Some scholars in the 1970s, particularly Bedjaoui and others from the Third World, argued that General Assembly resolutions should be considered a new source of law, or at least a step toward the formation of customary international law (Flory, 1982, p. 18). Asamoah (2012, p. 3) has pointed to three instances when the General Assembly makes binding decisions and hence could be considered a source of law: in the admission, expulsion, and selection of members; in addressing itself to subordinate organs; and (citing the disposition of Italian colonies in Africa) when states confer legislative competence.
Within international organizations, there has been a trend away from majority voting, which had come to favor developing countries, and toward consensus voting. Consensus voting, in which a decision is made in the absence of objections, has served the West. According to critics, huge pressure has been placed on developing countries in the WTO not to prevent consensus, while the United States has used the method to give itself a veto (Maswood, 2006, p. 170). Things have been changing quite rapidly in the WTO since about 1990, however. By 2007 developing countries made up more than three-quarters of membership and were increasingly able to exert influence through coalitions (Rolland, 2007). During and after the Uruguay round of GATT (1986–1994), developing countries’ coalition behavior became more complex. They no longer operated as a single G77 grouping; leading developing countries increasingly formed pragmatic coalitions both with other developing and with developed countries on specific issues of common interest. Developed countries have responded with vote trading, coupled with coercive tactics aimed at breaking down coalitions of developing countries (Eldar, 2008, p. 27). Although developing countries in the WTO are now clearly able to block the conclusion of an agreement, this is not the same thing as being able to bring about an agreement favorable to them. LDCs lack the capacity to engage in complex coalition activity.

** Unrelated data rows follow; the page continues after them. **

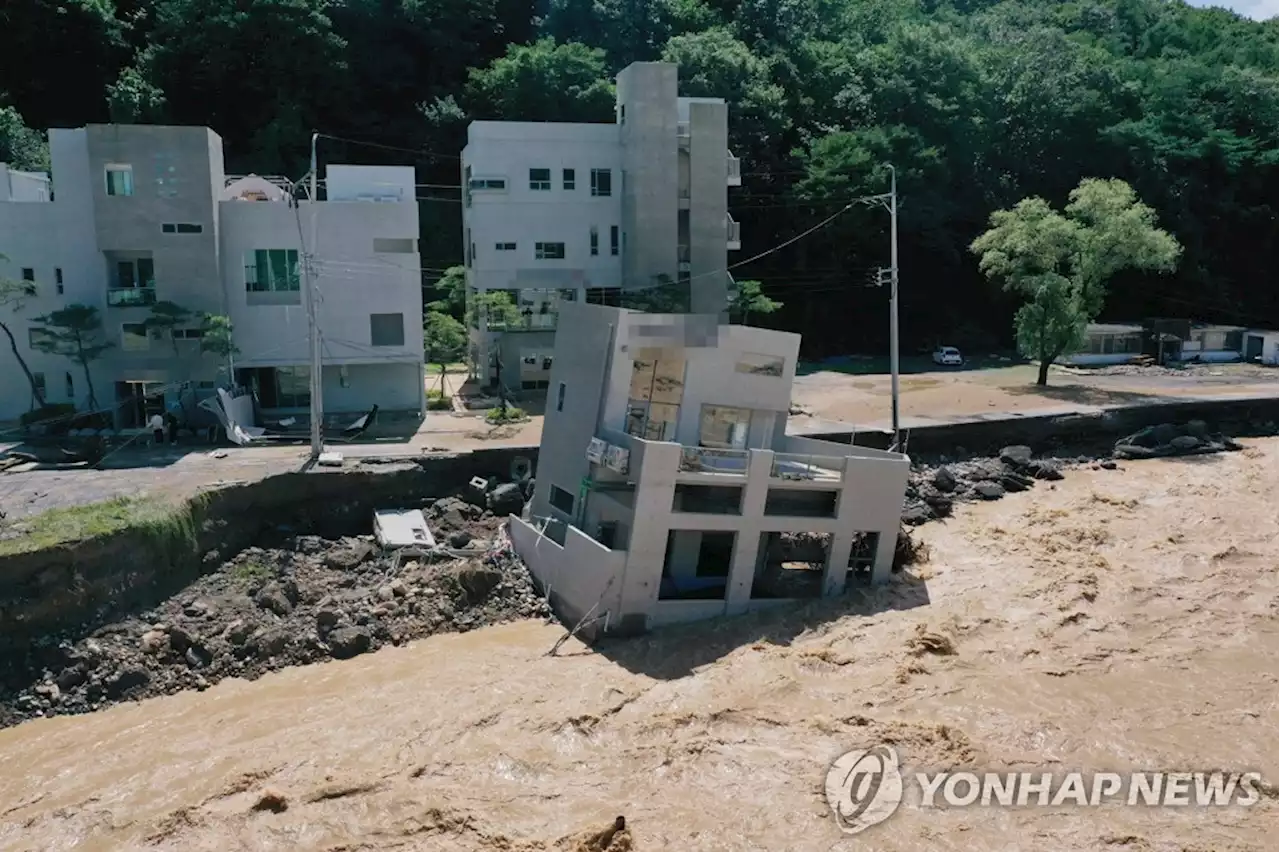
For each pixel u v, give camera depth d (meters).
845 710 24.77
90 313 43.34
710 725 24.17
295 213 45.59
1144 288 86.12
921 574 34.28
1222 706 24.91
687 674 27.25
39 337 44.69
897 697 25.39
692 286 58.22
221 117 76.06
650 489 29.52
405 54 82.12
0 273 44.12
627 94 57.44
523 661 28.55
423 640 30.52
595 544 29.97
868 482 32.28
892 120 83.06
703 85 75.81
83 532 28.92
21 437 41.16
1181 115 91.75
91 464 37.81
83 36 74.94
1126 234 58.75
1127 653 27.95
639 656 28.61
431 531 36.28
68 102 76.31
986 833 19.88
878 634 29.17
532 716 24.77
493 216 57.38
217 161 45.72
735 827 20.14
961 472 44.97
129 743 24.41
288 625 30.02
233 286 46.00
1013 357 76.38
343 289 47.03
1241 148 90.44
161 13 73.25
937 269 82.12
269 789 21.52
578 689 26.34
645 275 57.75
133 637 28.62
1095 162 87.75
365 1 79.31
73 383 44.81
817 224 75.81
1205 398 55.16
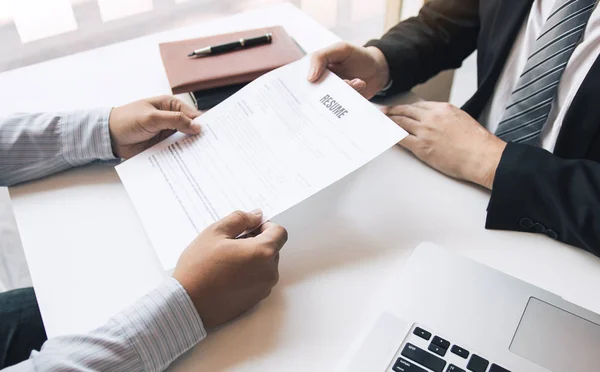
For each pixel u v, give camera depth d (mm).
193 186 604
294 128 619
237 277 501
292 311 522
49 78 842
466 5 905
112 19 1061
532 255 578
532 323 488
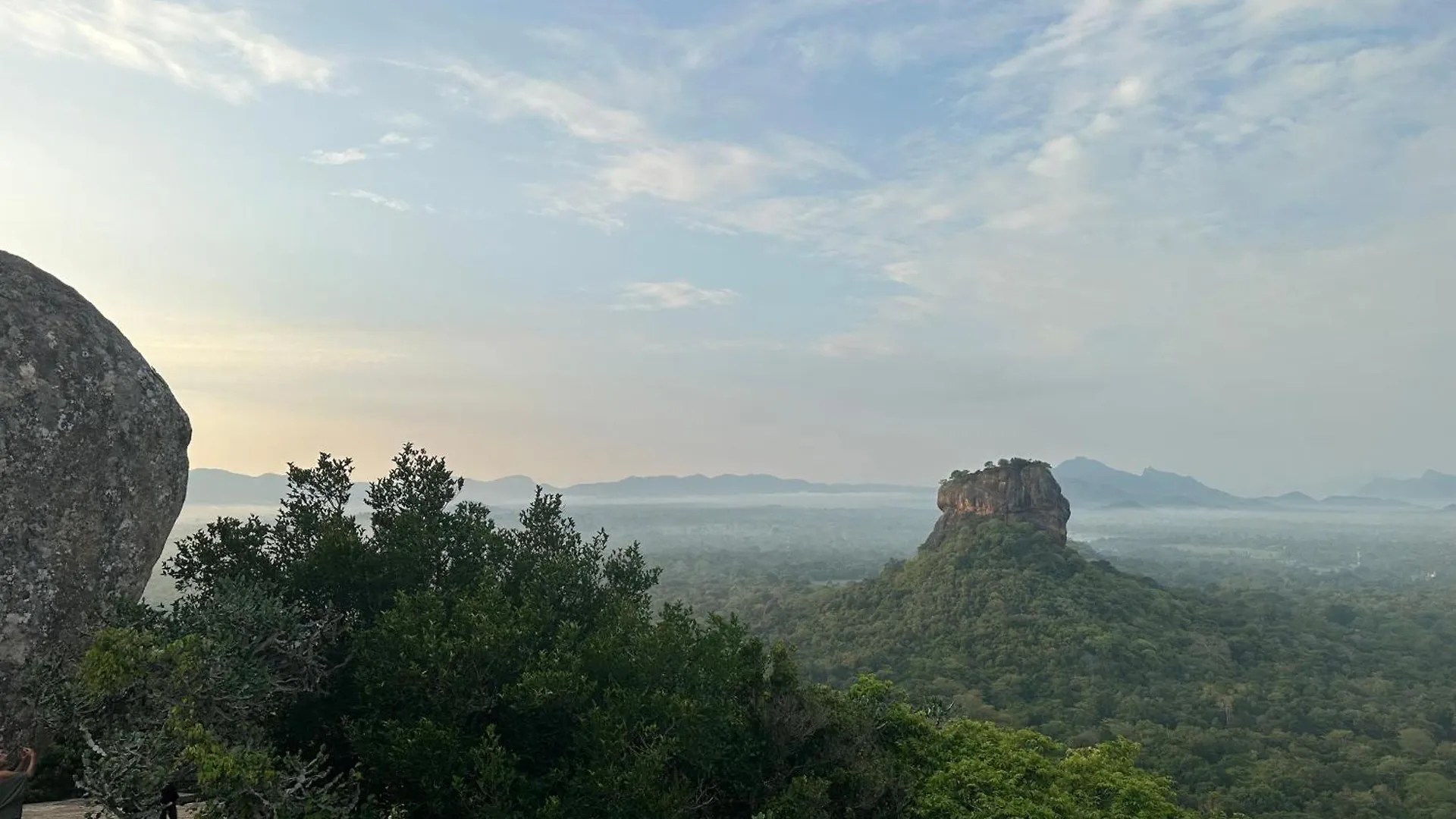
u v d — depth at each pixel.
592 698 11.52
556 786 10.69
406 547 12.35
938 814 13.19
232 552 11.84
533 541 15.00
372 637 10.91
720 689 12.74
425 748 9.87
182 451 11.21
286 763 9.02
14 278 9.94
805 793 11.57
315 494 13.07
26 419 9.38
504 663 10.95
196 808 9.69
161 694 8.73
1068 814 13.21
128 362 10.59
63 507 9.59
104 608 9.77
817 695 14.25
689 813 11.35
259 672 9.82
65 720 8.73
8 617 9.04
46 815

While structural impediments to developing countries using international law to their advantage remain, developing countries have been in a strong bargaining position on some environmental matters of global significance. It is here that we see some contemporary examples of differential treatment. Principle 7 of the Rio Declaration on Environment and Development of June 14, 1992, enunciates the Principle of Common but Differentiated Responsibilities (CBDR):
States shall cooperate in a spirit of global partnership to conserve, protect, and restore the health and integrity of the Earth’s ecosystem. In view of the different contributions to global environmental degradation, states have common but differentiated responsibilities. The developed countries acknowledge the responsibility that they bear in the international pursuit of sustainable development in view of the pressures their societies place on the global environment and of the technologies and financial resources they command.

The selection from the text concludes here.